Liffey Ships and Shipbuilding
By Pat Sweeney
(Mercier Press, €19.99)
Peter Costello
Recent visitors to Belfast will know how the tourist business there now seems to be built around the theme of ''The Titanic City''. Perhaps only Ulstermen could build a business on the back of a terrible disaster.
However, many must come away with the impression that Belfast was the only place in Ireland where ships were built. In this fascinating piece of social and industrial history, Pat Sweeney, who has devoted years to the maritime life of Ireland, very successfully puts it right.
Mr Sweeny picks up the course of his story in the years of the 16th and 17th Century. But the records are often scarce and the achievements little known. So really it is with the last century that the story begins, when at last wooden ships were giving way to ones contracted of steel. None rivalled Titanic, though some even ''went foreign'', to Canada, India and Latin America.
What he calls ''the 20th Century revival'' led to the development of two yards, and later to the take over of the operations by Vickers. This, of course, made the Liffey works a part of the British ship building effort in peace and war. The Emergency saw the yards working to maintain the Irish merchant marine, not without a cost in lives lost at sea.
Alas the years after 1945 are less heroic. But then shipbuilding over the last half of the century lost ground in England and Scotland as well. Jobs were exported to lower wage economies, such as Korea.

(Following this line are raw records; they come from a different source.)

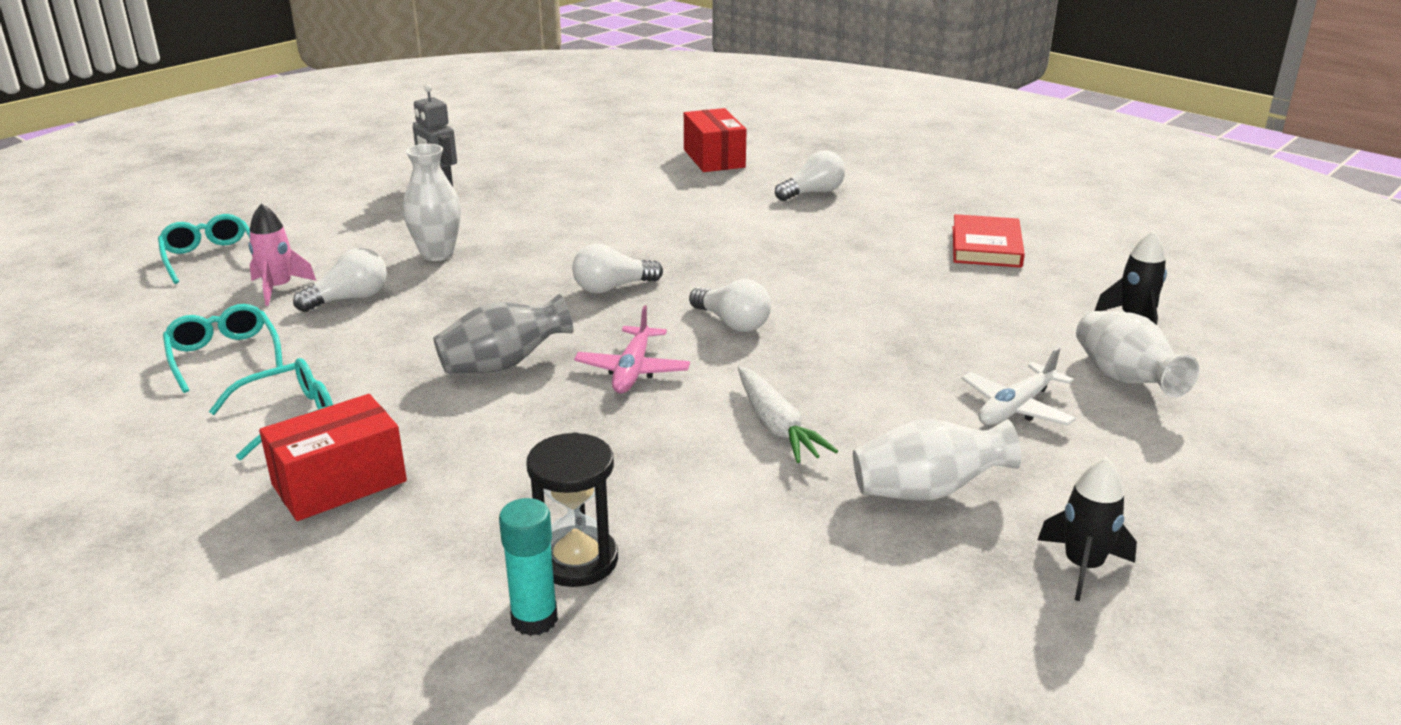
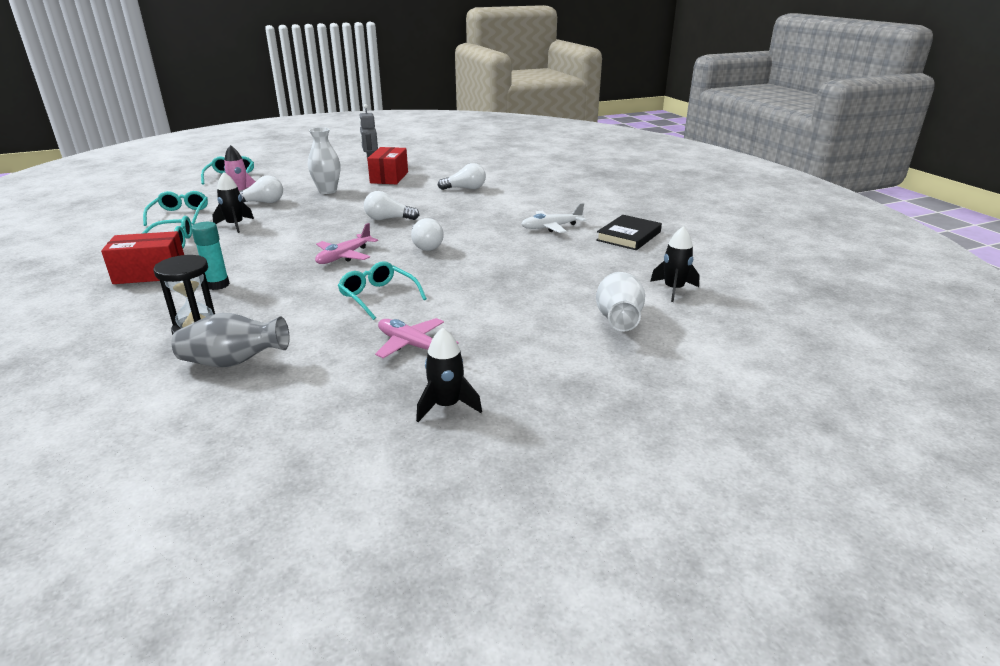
camera: 25 degrees right, 0 degrees up
(363, 354) = (235, 225): none -> black rocket
(503, 364) = (288, 241): grey vase -> grey vase (234, 362)
(534, 619) = (144, 349): turquoise glue stick -> turquoise glue stick (218, 285)
(714, 158) = (528, 171): red box -> red box (389, 177)
(776, 426) = (378, 296): white carrot -> turquoise glasses
(812, 193) = (560, 194): white light bulb -> white light bulb (465, 189)
(927, 491) = (412, 345): white vase -> pink plane
(986, 247) = (628, 236): red book -> black book
(1016, 407) = (526, 318): white plane -> white plane (551, 227)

These days Dublin's Docklands have become a symbol of another aspect of our involvement with the global economy, the effects of which we are still living through. The are undoubtedly many surprises to come from the redevelopment of the district which Pat Sweeny writes about with much loving and enthusiastic detail.
It is not likely we will see ships built again along the mouth of the Liffey. But this books reminds us, in a city which notoriously turns its back on the sea, just what Dublin owes to its maritime past.

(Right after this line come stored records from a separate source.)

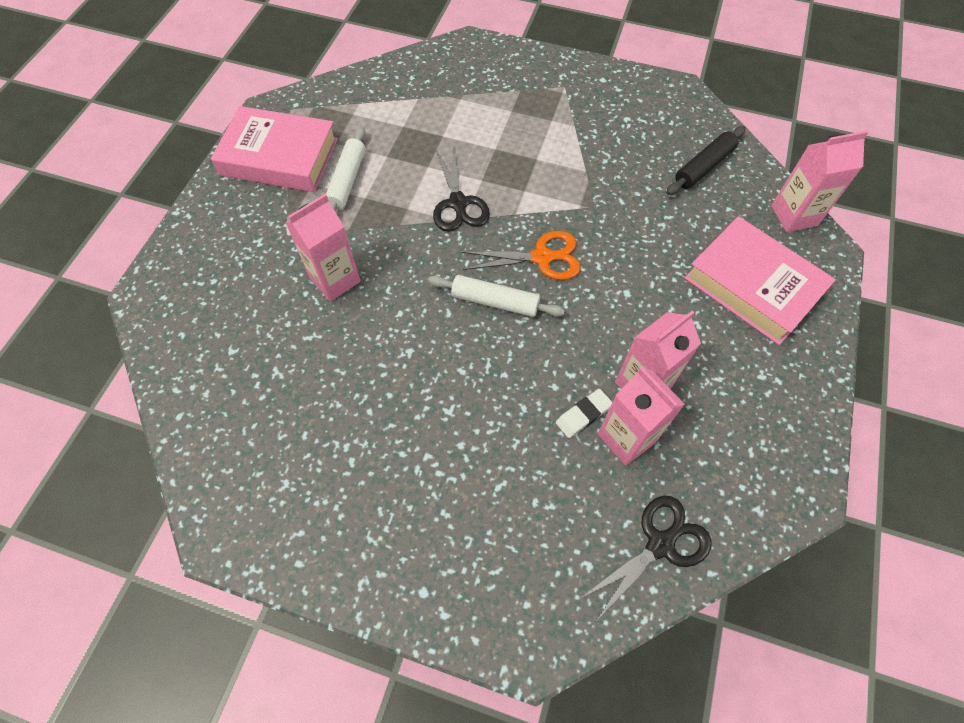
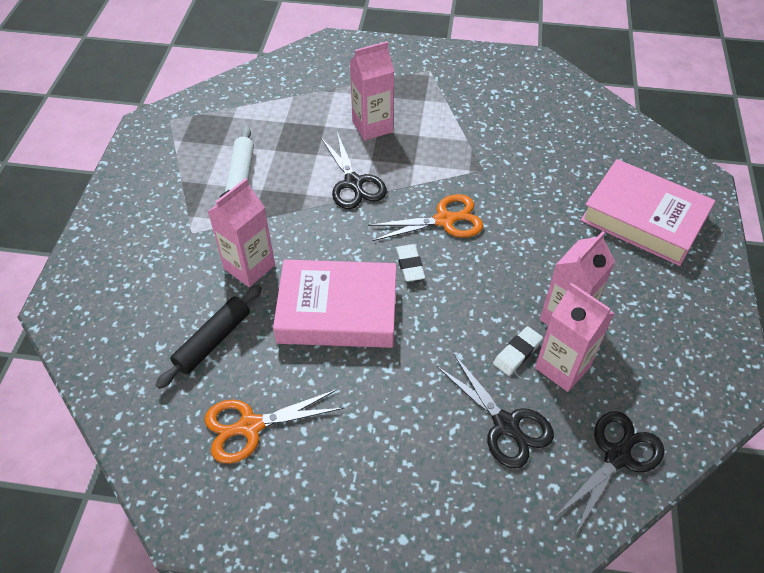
camera: 10 degrees left, 10 degrees down
(279, 157) = (169, 164): pink book -> pink book (337, 310)
(300, 448) = (249, 426): none -> orange scissors
(495, 301) = (409, 265): white rolling pin -> white eraser
(554, 491) = (506, 425): none -> black scissors
(703, 167) = (574, 123): black rolling pin -> black rolling pin (213, 341)
(794, 216) = (664, 154): pink carton -> pink carton (372, 127)

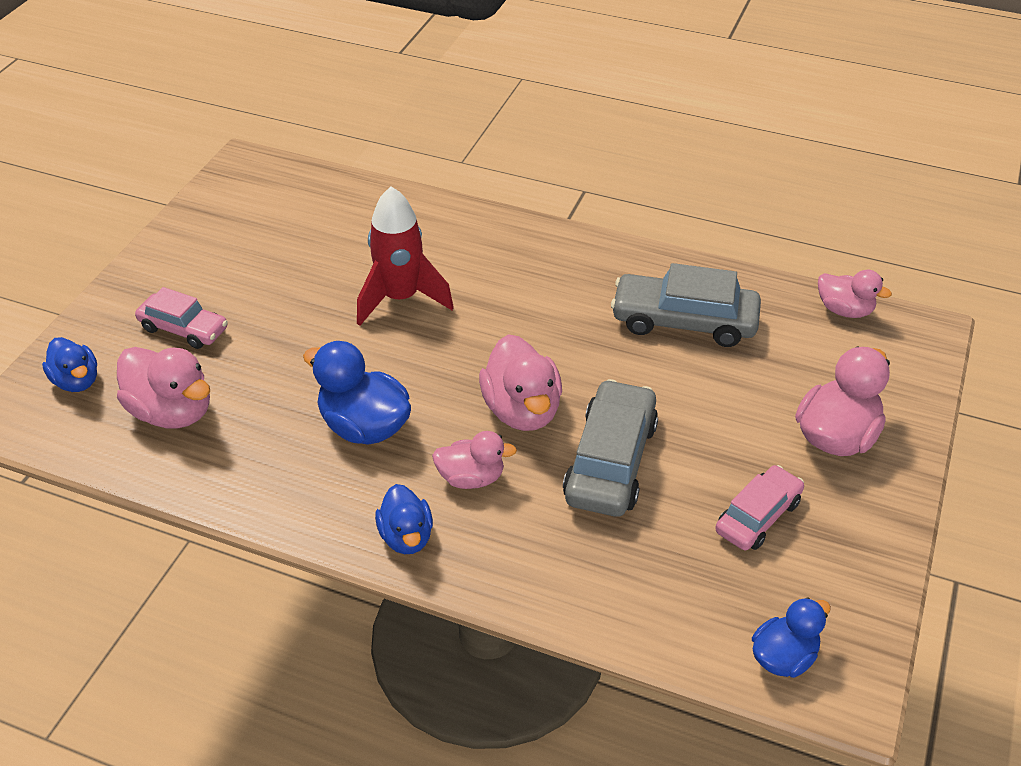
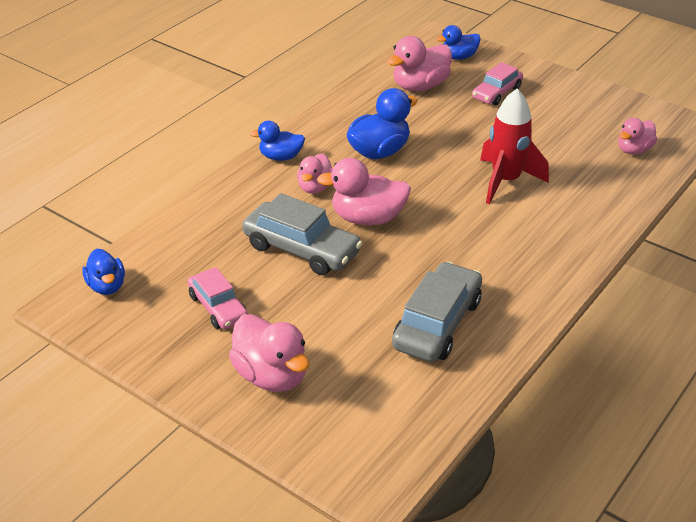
camera: 105 degrees right, 5 degrees down
(844, 310) = (421, 437): pink duck -> pink duck (634, 150)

The book is not only the result of very detailed archive research, it shows too the benefit of Pat Sweeney's skills as a professional photographer in recording so many of the ships while they were still sea-going.

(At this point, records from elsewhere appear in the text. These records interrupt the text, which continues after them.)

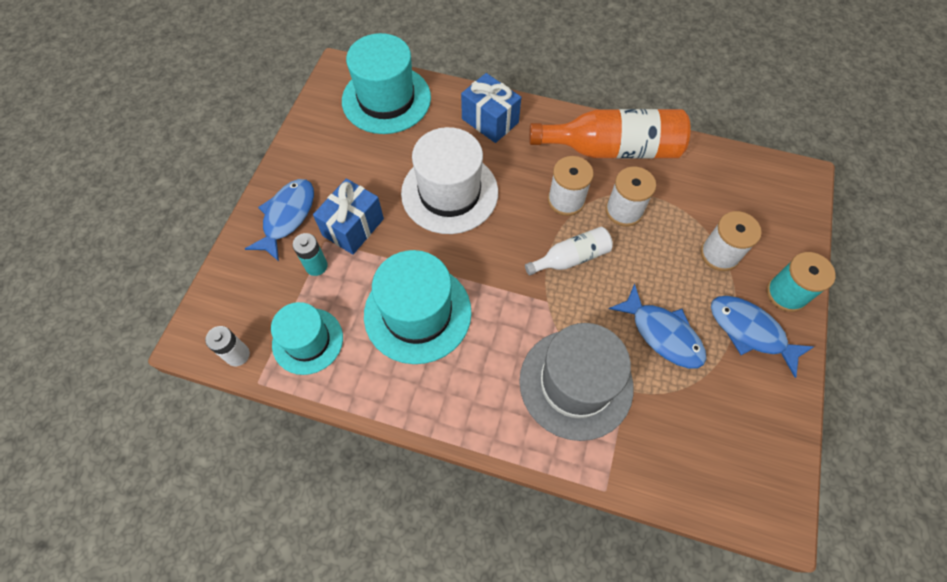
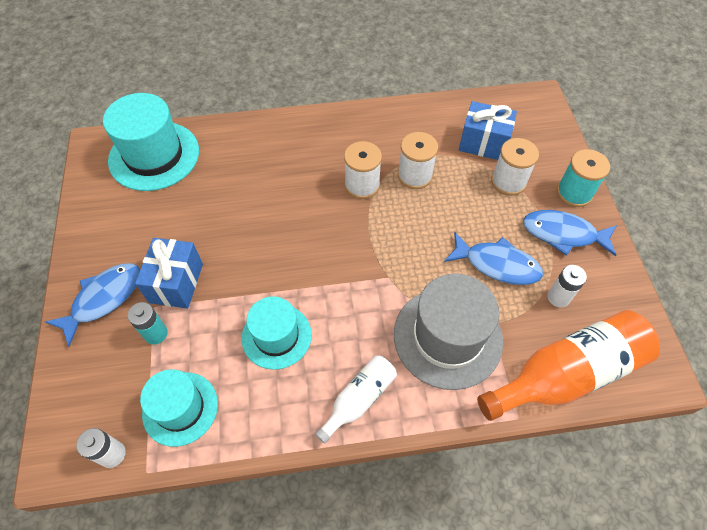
camera: 25 degrees left, 5 degrees down
(287, 217) = (103, 299): blue fish -> blue fish turned 45 degrees clockwise
(417, 313) = (276, 336): turquoise hat -> turquoise hat, size x0.64
(449, 192) = (254, 217): white hat -> none
(490, 121) = (261, 141): blue gift -> blue gift (483, 143)
(571, 258) = (390, 232): white bottle -> white bottle (359, 399)
(612, 149) = (380, 129): orange bottle -> orange bottle (566, 374)
(709, 393) = (558, 297): none -> white battery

Attractively produced, this is not just a book for the enthusiast, but for anyone at all interested, not just in Dublin's past, but in a much neglected aspect of our national history.
Over the last few months I have heard three different Government ministers, including Mr Cowen, extolling the importance of ''heritage'' to tourism and the creation of those all important ''bed-nights'' around which our economy seems to spins.
The ship builders chronicled in these pages are part of that heritage, part of the heritage which the Maritime Institute of Ireland museum was set up to foster, but which central funding has neglected. Let us hope that Pat Sweeny's excellent book will be a foundation on which a new future for Ireland's total maritime heritage may be built.